In some ways these vulnerable institutions deserve our uninformed approbation. They are partially heroic. The British Army has undertaken several successful military missions in recent years. Its handling of the situation in Basra has been more sophisticated and less provocative than the behaviour of US soldiers around Baghdad. The intelligence agencies have had some soaring successes for which they receive little publicity. When we hear of the arrest of a potential terrorist anywhere around the world, we may well have been spared an appalling attack. Such arrests are the consequence of assiduous and risky intelligence gathering. As for the BBC, much of its output remains superb and its managers admirably self-critical.

Even so, these institutions will never again be able to behave on the assumption that no one will discover their weaknesses, that their incompetence or worse will be protected by a lack of scrutiny or a patriotic pride that represses critical probing. A pre-emptive strike places a higher emphasis on the origins and the aftermath of a conflict, with profound implications for institutions still protected by an aura of secrecy.

Mr Blair is being advised by some of his closest allies to be more candid about the flaws in the British intelligence that preceded the war. For honourable reasons he has not been able to bring himself to do so. He continues to insist that British intelligence is superb and that it will prove to be right in Iraq. Such a line will not be tenable for much longer.

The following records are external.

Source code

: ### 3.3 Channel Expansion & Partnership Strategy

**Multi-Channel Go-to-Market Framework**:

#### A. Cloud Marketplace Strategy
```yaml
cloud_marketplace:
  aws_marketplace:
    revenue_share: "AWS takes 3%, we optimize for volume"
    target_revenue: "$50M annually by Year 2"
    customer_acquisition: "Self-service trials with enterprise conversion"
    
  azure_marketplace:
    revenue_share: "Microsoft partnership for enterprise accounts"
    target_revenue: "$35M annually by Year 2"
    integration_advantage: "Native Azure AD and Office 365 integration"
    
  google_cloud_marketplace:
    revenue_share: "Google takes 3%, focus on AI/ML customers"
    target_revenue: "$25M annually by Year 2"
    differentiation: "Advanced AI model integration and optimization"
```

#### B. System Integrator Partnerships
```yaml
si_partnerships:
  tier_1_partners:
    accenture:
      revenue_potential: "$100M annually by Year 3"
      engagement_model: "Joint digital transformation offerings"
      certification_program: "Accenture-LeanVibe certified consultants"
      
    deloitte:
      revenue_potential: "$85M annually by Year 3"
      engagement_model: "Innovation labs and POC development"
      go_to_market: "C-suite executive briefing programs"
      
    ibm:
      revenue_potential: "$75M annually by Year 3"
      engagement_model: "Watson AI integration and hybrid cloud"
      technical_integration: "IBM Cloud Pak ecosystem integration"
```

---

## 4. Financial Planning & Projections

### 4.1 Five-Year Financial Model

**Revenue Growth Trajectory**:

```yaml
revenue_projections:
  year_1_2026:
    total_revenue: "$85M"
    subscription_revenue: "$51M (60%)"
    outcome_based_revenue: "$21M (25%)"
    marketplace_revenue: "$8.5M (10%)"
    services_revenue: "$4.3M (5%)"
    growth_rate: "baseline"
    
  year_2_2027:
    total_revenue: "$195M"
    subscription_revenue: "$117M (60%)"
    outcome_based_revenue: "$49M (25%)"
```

One of Mr Blair's allies wants him to put it very bluntly by making a speech in which he poses the question: "What would you have done presented with the intelligence I received?" The implicit message would be that he acted honourably on information that proved to be hopelessly unreliable. Perhaps the Butler inquiry into the intelligence will do the job for Mr Blair. The investigation can hardly conclude that the material reproduced in the Government's dossier was a triumph for the intelligence agencies. In future such material will be scrutinised in ways it never has been before.

For British soldiers, the prism in which they are viewed has changed from uncritical adulation to critical wariness. How much training is focused on the aftermath of war and the handling of prisoners? What is the culture in which these soldiers are trained? These questions are being asked more urgently in the US, where there is no debate about the authenticity of the photos showing their soldiers torturing Iraqi prisoners. But in both countries, we know the troops were unprepared for the scale of the policing in the aftermath of war. Political leaders in both countries anticipated a smoother "liberation". They will not embark on such ventures again with such naive optimism. From now on there will be intense scrutiny about the training of troops here and in the US for dealing with the explosive aftermath of war.

The more intelligent and alert figures at the BBC know they must change too. They tell me that the Corporation reminds them of British Leyland in the 1970s, money being spent in the wrong places on the wrong projects run by hundreds of managers in ill-defined jobs, earning private sector salaries without any of the comparable responsibilities. We need the BBC as much as we need the Army and the intelligence services, but only if it spends our money wisely.

Oddly, there is a national obsession about what happens behind the scenes in British politics. Publishers pay a fortune for the memoirs of political leaders and their advisers. But we know nearly all there is to discover. The media follows every move of elected politicians to the point of tedium, with never-ending programmes and expansive newspaper coverage on cabinet ministers who wield little power. I bet that when the memoirs of the current ministers are published they will not reveal much that we do not already know. In contrast, the war has had the single positive impact of casting light on institutions protected previously by a lack of informed scrutiny. They will never be the same again.